Consultants, members of the hospital's medical board, recently drew up a report in which they considered it unsafe to move to the hospital on June 21st because it would not be ready.

Mr Finbarr Fitzpatrick, IHCA secretary-general, told The Irish Times there were more than 20 building projects "big and small" still incomplete, including the outpatients department, the multi-storey car-park and work on the sterilisation system for the theatres.

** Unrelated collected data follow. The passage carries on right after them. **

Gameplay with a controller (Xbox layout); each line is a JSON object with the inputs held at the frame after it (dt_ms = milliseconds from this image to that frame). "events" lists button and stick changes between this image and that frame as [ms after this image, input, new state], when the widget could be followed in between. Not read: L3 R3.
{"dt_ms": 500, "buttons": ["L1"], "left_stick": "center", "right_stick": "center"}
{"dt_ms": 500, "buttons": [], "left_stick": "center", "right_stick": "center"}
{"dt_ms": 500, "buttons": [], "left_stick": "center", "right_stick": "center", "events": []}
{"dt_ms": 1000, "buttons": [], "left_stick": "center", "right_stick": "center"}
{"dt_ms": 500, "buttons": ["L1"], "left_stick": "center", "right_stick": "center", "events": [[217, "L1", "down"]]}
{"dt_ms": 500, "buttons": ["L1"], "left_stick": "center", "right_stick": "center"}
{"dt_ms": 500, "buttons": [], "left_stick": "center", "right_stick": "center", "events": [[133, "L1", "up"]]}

"It is tragic that the flagship hospital in the State, which has cost so much already, is losing the confidence of many members of the public and the majority of doctors and nurses moving out there. The Minister for Health, Mr Cowen, appears to have little interest in the project. He only visited it for the first time a few weeks ago."

In recent months several nursing staff had left the three base hospitals to work elsewhere because of the "concern and confusion" over the move to Tallaght, Mr Costello said.

He added there was pressure on trade union officials to "pull the plug". "There is huge scepticism from staff on the ground. This was expressed very vociferously at a cross-union meeting - SIPTU, INO, IMPACT and the trade groups - last Tuesday. But we will go ahead. I think it would almost be too convenient at this stage for us to be the ones to say we won't move for June 21st."

Mr Fitzpatrick said management response to concerns from the hospital's medical board was to appeal for the transfer of psychiatric patients from St Loman's Hospital to be deferred until next year for clinical and logistical reasons. "But despite the concerns that move is now going ahead following intervention from the Minister for Health," said Mr Fitzpatrick.

There is also concern about equipment for the hospital. There appears to be confusion about what equipment has arrived, and some is still, according to one source, "on the high seas".